The best sklearn model created with hyperdrive has a accuracy value of 0.9124. The AutoML best model was the VotingEnsemble with 0.9174. Even if the difference between them is small, AutoML was better. The main difference in the both models are the structure, the hyperdrive tried one model while the AutoMl train and evaluates different models like LightGBM, XGBoost or RandomForest and also applies emsemble models that combines multiple learning algorithms to obtain the best predictive performance.

Future work

  • We could increase the discrete search space for the parameter sampler in the hyperdrive configuration. This will enhance the sklearn model with a wider range of option values for the "Inverse of Regularization Strength and Maximum number of iterations to converge of the logistic regression model. This may lead us to a better accuracy model.

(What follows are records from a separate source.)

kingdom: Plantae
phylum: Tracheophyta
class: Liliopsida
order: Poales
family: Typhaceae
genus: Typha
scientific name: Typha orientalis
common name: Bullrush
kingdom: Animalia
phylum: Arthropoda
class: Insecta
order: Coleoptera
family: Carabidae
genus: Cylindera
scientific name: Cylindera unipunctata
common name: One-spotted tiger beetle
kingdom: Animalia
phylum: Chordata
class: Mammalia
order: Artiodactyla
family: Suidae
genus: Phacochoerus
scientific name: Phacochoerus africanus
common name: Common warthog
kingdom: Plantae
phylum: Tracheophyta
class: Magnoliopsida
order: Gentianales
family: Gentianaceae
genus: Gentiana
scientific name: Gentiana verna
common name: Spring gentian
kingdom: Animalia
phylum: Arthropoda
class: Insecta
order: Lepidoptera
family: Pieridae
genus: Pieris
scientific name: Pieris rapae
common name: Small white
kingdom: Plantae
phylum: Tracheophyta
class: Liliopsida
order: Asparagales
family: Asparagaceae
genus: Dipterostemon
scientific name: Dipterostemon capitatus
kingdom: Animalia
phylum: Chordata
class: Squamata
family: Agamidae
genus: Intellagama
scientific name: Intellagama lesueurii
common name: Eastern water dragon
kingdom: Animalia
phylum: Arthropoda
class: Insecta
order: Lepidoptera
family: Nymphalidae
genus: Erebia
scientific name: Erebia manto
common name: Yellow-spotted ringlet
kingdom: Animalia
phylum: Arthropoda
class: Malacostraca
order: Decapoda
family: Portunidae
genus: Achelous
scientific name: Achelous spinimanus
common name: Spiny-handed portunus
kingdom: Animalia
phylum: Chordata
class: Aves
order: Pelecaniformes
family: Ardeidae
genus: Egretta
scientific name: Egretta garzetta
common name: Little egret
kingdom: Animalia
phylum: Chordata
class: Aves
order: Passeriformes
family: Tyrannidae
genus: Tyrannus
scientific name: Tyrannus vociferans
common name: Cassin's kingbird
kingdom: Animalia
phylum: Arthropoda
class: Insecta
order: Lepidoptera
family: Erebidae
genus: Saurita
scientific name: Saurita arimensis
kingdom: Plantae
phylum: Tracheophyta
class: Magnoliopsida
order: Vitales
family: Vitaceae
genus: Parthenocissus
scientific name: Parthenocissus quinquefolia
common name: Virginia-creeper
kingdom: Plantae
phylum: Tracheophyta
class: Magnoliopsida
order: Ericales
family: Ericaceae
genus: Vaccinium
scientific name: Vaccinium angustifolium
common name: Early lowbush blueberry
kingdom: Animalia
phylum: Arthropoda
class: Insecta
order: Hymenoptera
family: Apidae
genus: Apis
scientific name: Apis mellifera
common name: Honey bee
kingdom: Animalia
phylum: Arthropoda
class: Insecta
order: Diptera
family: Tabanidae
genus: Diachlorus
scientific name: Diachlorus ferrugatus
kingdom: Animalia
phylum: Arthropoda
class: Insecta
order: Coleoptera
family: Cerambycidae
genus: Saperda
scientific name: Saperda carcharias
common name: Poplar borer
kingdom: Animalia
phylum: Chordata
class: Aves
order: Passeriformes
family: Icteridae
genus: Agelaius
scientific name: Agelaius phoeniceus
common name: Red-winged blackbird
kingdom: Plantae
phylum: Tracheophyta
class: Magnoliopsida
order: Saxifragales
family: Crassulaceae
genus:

  • Add more parameters to the hyperdrive for Logistic Regression model like: penalty, learning rate, tolerance of stopping criteria, solver intercept_scaling,. Adding more hyperparameters will allow us to have more tests in the training model and we would be able to get better parameters and eventuyally increace the perfomance of the model.
  • For the autoML, we could change the configuration parameter: 'experiment_timeout_minutes'. This will allow us toevaluate of more algorithms like ANNs, and the final ensemble model will maybe have better perfomance.Also, we could include other parameters like 'enable_stack_ensemble and 'enable_dnn'. The first parameter can combine the predictions from multiple well-performing machine learning models. The second parameter'enable_dnn' will allows us to include deep neural network during selection. Adding those parameters will include new capabilities to the AutoML run, which can improve the final emsemble model accuracy.